C# coverage uncertain: A silent parsing failure in v1.4.1 caused simple_base_type — an invalid node type in the bundled tree-sitter-c-sharp grammar — to crash the entire C# query pipeline, leaving zero symbols extracted (issue #298, now closed). The fix shipped in a later release, but if C# is your primary language, verify with gitnexus context on a known function before relying on the index.

302 open issues (retrieved 2026-05-17): A healthy-for-the-star-count ratio, but it means rough edges exist. Check the issue tracker before deploying on a language or workflow you care about.

Pricing and the license problem

The open-source CLI is free. The web UI at gitnexus.vercel.app is free for public repos and ZIP uploads.

The license is PolyForm Noncommercial 1.0.0. That is not MIT. It explicitly prohibits using GitNexus as part of any commercial activity — building a paid tool on top of it, using it in an internal developer platform you charge for, or shipping it as part of a product. Personal projects and open-source work are fully covered. Commercial use requires a license from Akon Labs; the enterprise tier at app.akonlabs.com exists but does not have a public pricing page.

If you’re evaluating this for a team building a developer-tooling product, treat the license as a hard stop until you’ve confirmed commercial terms with Akon Labs.

There is no affiliate program. This review has no referral links.

Competitor comparison

ToolStarsLicenseApproachBest for
GitNexus38,700+PolyForm NCKnowledge graph + MCPLarge repos + Claude Code
Repomix22,400+MITContext packing (flat)Simple context injection
CodeGraphContext2,200+MITKnowledge graph (Python)Commercial-friendly graph
Sourcegraph CodyProprietaryPlatformEnterprise large repos

GitNexus leads the open-source graph tier on MCP integration depth and star traction. Its main competitive weakness against CodeGraphContext is the license — if you need a knowledge graph for commercial use, CodeGraphContext’s MIT license is the clear choice, accepting its lower MCP maturity.

Verdict

Pick GitNexus if: you use Claude Code, your repo has 50+ files with real cross-file dependency complexity, you’re on macOS or Linux, and your use case is personal, research, or open-source.

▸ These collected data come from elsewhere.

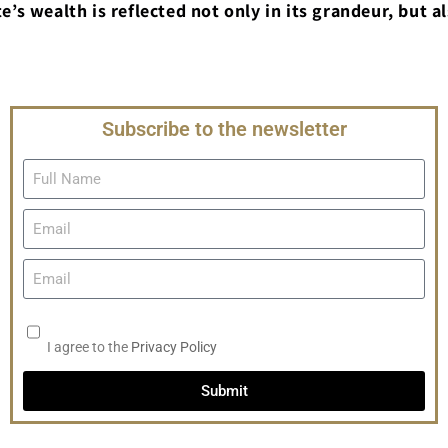
e’s wealth is reflected not only in its grandeur, but al
Subscribe to the newsletter
I agree to the
Privacy Policy
Submit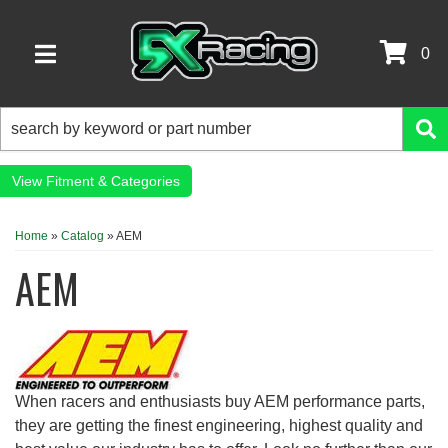
0
TOGGLE NAVIGATION
Fitment & Categories
Home
»
Catalog
»
AEM
AEM
When racers and enthusiasts buy AEM performance parts,
they are getting the finest engineering, highest quality and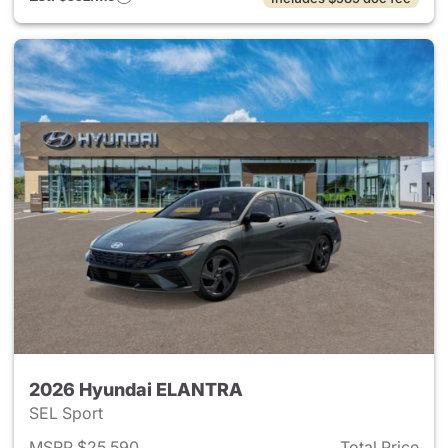
2026 Hyundai ELANTRA
SEL Sport
MSRP $25,590
Total Price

Skip it if: you’re on Windows using Windsurf (MCP startup is broken; Claude Code on Windows is untested), your codebase is C++-heavy (rough edges), you need a commercial license (opaque pricing, contact Akon Labs), or your repo is small enough that file-based context already works fine.

The 38,700+ GitHub stars and 4,400+ forks signal real adoption, not a demo project. The researcher who tested it on a small monorepo got accurate results in 6.6 seconds. The structural graph approach is well-reasoned for the problem it’s solving. The license is the one thing to check before you commit.